SBOM Requirements Under SEBI CSCRF

Under the SEBI CSCRF framework, regulated entities must maintain comprehensive SBOMs for their critical systems. The requirements vary based on the entity's classification:

• Qualified REs and MIIs: Must implement comprehensive SBOM management for all critical systems, with regular updates and thorough documentation. Market Infrastructure Institutions (MIIs) are held to the highest standards, requiring detailed SBOMs with complete dependency mapping.
• Mid-size REs: Need to maintain SBOMs for key systems with less stringent requirements for update frequency and depth of dependency tracking.
• Small-size REs: Required to implement basic SBOM practices focusing on primary components and direct dependencies.
• Self-certification REs: Expected to maintain simplified SBOMs focusing on critical components.

‍

‍

Integration with Cyber Capability Index (CCI)

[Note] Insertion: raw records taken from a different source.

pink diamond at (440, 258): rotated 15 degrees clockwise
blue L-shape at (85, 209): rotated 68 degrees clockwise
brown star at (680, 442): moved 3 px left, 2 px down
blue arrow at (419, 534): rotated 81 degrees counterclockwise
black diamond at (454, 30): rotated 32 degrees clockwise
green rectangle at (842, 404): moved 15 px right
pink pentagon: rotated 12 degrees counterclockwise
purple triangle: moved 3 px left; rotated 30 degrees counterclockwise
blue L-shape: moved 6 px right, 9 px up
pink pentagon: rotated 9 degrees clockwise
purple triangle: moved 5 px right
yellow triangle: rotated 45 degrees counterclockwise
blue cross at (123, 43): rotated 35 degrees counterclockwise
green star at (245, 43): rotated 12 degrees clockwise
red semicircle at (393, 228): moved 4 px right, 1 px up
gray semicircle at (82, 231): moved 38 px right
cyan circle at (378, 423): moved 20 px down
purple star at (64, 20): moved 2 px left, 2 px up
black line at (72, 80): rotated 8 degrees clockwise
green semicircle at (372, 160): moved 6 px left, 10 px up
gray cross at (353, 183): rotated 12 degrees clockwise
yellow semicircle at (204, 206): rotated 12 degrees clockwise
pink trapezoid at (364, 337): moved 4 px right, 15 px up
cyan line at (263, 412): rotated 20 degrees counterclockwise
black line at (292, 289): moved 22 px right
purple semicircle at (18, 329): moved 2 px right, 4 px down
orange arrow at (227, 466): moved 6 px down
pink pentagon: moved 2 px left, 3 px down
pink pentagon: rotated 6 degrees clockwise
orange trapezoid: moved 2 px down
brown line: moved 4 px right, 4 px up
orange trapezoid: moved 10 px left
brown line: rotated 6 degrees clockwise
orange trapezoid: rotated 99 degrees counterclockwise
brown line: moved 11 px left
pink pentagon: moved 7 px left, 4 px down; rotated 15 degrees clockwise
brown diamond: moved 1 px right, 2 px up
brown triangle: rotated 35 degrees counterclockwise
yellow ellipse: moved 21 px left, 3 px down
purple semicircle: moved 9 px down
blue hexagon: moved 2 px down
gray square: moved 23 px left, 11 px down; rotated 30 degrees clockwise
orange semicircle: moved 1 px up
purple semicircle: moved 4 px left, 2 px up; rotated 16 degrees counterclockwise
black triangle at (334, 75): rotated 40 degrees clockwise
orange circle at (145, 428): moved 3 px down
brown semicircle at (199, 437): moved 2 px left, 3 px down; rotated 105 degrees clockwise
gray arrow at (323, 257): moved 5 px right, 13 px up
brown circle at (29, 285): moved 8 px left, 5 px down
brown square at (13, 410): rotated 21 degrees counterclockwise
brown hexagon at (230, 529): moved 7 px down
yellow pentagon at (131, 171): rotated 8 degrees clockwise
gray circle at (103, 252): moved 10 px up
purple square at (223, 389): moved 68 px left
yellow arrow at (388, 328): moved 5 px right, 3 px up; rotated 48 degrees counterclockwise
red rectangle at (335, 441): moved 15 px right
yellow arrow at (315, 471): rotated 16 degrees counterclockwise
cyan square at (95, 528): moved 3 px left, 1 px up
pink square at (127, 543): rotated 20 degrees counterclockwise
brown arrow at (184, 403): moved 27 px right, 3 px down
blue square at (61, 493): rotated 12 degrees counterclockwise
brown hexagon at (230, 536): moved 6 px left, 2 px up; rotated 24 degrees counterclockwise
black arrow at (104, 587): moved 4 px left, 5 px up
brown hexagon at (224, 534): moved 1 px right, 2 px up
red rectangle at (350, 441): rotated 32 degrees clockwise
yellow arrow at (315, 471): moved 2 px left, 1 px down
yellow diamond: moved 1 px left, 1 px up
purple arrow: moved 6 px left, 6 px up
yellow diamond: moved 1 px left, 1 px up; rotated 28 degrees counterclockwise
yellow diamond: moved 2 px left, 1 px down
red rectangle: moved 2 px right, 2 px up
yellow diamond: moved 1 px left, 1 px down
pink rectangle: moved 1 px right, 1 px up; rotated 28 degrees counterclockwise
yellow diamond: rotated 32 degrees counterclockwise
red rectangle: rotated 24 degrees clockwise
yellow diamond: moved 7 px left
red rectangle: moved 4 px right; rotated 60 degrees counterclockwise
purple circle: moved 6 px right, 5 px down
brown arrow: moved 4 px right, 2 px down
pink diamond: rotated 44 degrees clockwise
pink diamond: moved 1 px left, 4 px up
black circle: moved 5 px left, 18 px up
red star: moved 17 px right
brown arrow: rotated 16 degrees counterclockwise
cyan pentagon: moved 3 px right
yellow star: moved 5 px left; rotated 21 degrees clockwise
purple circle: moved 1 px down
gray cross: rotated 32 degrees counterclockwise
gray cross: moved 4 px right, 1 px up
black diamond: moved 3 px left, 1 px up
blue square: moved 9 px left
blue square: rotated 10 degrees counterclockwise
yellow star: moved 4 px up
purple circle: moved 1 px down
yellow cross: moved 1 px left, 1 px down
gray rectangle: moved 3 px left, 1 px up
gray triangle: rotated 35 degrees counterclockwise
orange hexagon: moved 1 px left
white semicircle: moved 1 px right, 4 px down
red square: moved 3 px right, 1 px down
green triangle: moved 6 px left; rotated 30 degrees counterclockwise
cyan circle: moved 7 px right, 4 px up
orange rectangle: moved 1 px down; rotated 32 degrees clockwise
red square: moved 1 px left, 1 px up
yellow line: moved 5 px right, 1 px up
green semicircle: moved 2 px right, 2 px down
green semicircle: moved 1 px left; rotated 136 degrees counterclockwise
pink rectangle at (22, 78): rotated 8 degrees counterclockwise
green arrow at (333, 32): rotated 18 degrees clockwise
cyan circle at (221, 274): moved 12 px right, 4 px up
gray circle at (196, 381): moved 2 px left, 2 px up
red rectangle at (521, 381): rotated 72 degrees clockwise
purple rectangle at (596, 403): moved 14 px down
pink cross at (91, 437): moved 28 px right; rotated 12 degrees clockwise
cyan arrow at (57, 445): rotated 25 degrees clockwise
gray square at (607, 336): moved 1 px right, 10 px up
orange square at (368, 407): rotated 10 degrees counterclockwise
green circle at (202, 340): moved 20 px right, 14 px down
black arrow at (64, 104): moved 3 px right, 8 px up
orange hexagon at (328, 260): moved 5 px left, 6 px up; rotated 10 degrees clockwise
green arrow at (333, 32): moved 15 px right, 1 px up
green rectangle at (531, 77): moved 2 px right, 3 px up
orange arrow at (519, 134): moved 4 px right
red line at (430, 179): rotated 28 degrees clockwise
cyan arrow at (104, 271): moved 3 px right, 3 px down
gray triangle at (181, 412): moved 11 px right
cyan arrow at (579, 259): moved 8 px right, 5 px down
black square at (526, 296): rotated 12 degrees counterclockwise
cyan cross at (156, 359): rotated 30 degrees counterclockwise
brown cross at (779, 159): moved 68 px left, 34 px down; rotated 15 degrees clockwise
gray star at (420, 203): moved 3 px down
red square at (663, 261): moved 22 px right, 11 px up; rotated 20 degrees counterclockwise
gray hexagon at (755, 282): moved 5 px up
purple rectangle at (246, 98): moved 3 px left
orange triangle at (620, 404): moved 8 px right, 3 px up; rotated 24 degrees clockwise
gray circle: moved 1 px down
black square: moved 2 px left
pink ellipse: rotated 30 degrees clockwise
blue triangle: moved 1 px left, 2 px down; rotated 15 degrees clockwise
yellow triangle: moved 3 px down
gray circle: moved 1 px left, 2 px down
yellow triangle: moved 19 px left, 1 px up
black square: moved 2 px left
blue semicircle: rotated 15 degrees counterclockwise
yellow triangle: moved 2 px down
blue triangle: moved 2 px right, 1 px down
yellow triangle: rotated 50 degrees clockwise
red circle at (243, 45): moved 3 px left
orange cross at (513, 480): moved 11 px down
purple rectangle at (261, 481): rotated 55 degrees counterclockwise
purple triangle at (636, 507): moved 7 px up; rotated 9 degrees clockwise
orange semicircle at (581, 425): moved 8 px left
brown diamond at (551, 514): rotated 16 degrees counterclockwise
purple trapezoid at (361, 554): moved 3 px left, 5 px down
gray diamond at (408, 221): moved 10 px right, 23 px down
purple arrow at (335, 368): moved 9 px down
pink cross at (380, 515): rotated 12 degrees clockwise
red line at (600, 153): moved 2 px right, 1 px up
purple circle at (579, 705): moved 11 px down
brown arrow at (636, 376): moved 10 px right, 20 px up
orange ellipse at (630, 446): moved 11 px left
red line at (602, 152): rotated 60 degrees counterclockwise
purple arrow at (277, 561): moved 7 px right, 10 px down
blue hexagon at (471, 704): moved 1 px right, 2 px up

The SEBI CSCRF framework incorporates SBOM management as a key parameter in the Cyber Capability Index (CCI), which quantifies an organization's cybersecurity maturity. Effective SBOM practices contribute significantly to an entity's CCI score, with different expectations based on the entity type:

• Qualified REs must maintain a minimum CCI score of 61
• MIIs are expected to achieve a "Manageable" score of 71 or higher
• Small-size REs need a minimum score of 51

Robust SBOM implementation helps organizations achieve these required CCI thresholds by demonstrating maturity in software supply chain security.

‍

‍

SBOM Documentation and Reporting

The SEBI CSCRF framework requires regulated entities to:

• Document all software components in critical trading, settlement, and risk management systems
• Include essential SBOM elements such as component names, versions, suppliers, licenses, and cryptographic hashes
• Maintain information about encryption used, access controls, and error handling methods
• Track "known unknowns" where complete dependency information may not be available
• Update SBOMs whenever components change or new vulnerabilities are discovered

These requirements ensure that financial institutions maintain visibility into their software supply chains and can respond quickly to emerging threats.

‍

‍

Compliance Timeline and Audits

According to the latest SEBI circular (SEBI/HO/ITD-1/ITD_CSC_EXT/P/CIR/2025/60) dated April 30, 2025, regulated entities must achieve SBOM compliance by June 30, 2025. The audit requirements vary by entity classification:

• Qualified REs and MIIs: Independent cybersecurity audit every 6 months, including SBOM verification
• Mid-size REs: Annual independent cybersecurity audit
• Small-size REs: Biennial (every two years) independent cybersecurity audit

During these audits, entities must demonstrate that their SBOMs are accurate, comprehensive, and regularly maintained according to SEBI guidelines.

‍

‍

SBOM in Risk Management

The SEBI CSCRF framework positions SBOMs as a critical tool for risk management, requiring financial institutions to:

• Use SBOMs to identify vulnerable components quickly
• Incorporate SBOM analysis into vendor risk management processes
• Maintain SBOMs for critical systems to ensure rapid response to security incidents
• Leverage SBOMs to demonstrate regulatory compliance during SEBI audits

By implementing robust SBOM practices, regulated entities can significantly enhance their security posture while meeting SEBI's regulatory requirements.